##### PAGE EXCERPT #####

For the Respondent: Ms J Isherwood, Senior Home Office Presenting Officer


DECISION AND REASONS

Introduction and background facts:
1. The appellant has been granted permission to appeal the decision of Judge of the First-tier Tribunal Boardman who, following a hearing on 17 August 2015, dismissed his appeal in a decision promulgated on 8 September 2015 against a decision of the respondent of 14 January 2015 by which the respondent refused his application of 3 January 2014 for leave to remain as a Tier 4 (General) student.
2. Prior to his application of 3 January 2014, the appellant had been granted leave as a Tier 1 (Post-Study) Migrant until 10 January 2014. Since his application was made in time, his leave was extended under s.3C of the Immigration Act 1971 when he made his application.
3. With his application of 3 January 2014, the appellant submitted a "confirmation of acceptance for studies" ("CAS") issued by London West Valley College ("LWVC") with reference number E4G7XN6D14W0J2.
4. In the respondent's decision of 14 January 2015, it is stated that the college had confirmed in writing that it had withdrawn the offer of sponsorship and were no longer willing to sponsor the appellant's studies. The precise wording in the decision letter was as follows:
"? Your sponsor has confirmed in writing to UKV&I that they have withdrawn the offer of sponsorship and are no longer willing to sponsor your studies?.
5. The respondent therefore considered that the appellant did not have a valid CAS and therefore did not meet the requirements of para 116(c) of Appendix A of the Statement of Changes in the Immigration Rules HC 395 (as amended) (hereafter referred to collectively as the "Rules" and individually as a "Rule"). The respondent therefore awarded the appellant no points in respect of his CAS. Given that it was necessary for him to be awarded 30 points for a CAS, the respondent concluded that the appellant did not meet the requirements of para 245ZX(c) of the Rules.

#####

**PROBLEMS AND TASKS**.
1: Rewrite everything in the tribunal decision from "2. Prior to" down to "reference number E4G7XN6D14W0J2.", putting "the sponsoring college" in place of "London West Valley College".
2: List every distinct calendar date mentioned in the tribunal decision.
The records aren't needed for anything here.

##### ROWS #####

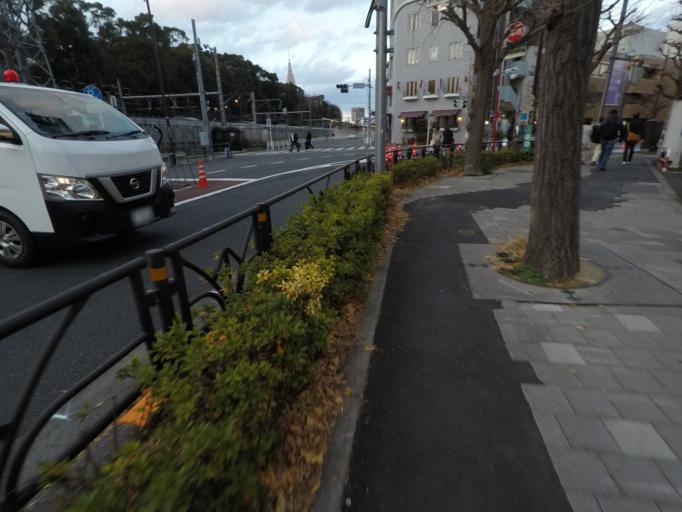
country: JP
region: Tokyo
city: Tokyo
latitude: 35.6726
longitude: 139.7034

#####

**EXPECTED RESPONSES**.
1:
2. Prior to his application of 3 January 2014, the appellant had been granted leave as a Tier 1 (Post-Study) Migrant until 10 January 2014. Since his application was made in time, his leave was extended under s.3C of the Immigration Act 1971 when he made his application.
3. With his application of 3 January 2014, the appellant submitted a "confirmation of acceptance for studies" ("CAS") issued by the sponsoring college ("LWVC") with reference number E4G7XN6D14W0J2.

2:
- 17 August 2015
- 8 September 2015
- 14 January 2015
- 3 January 2014
- 10 January 2014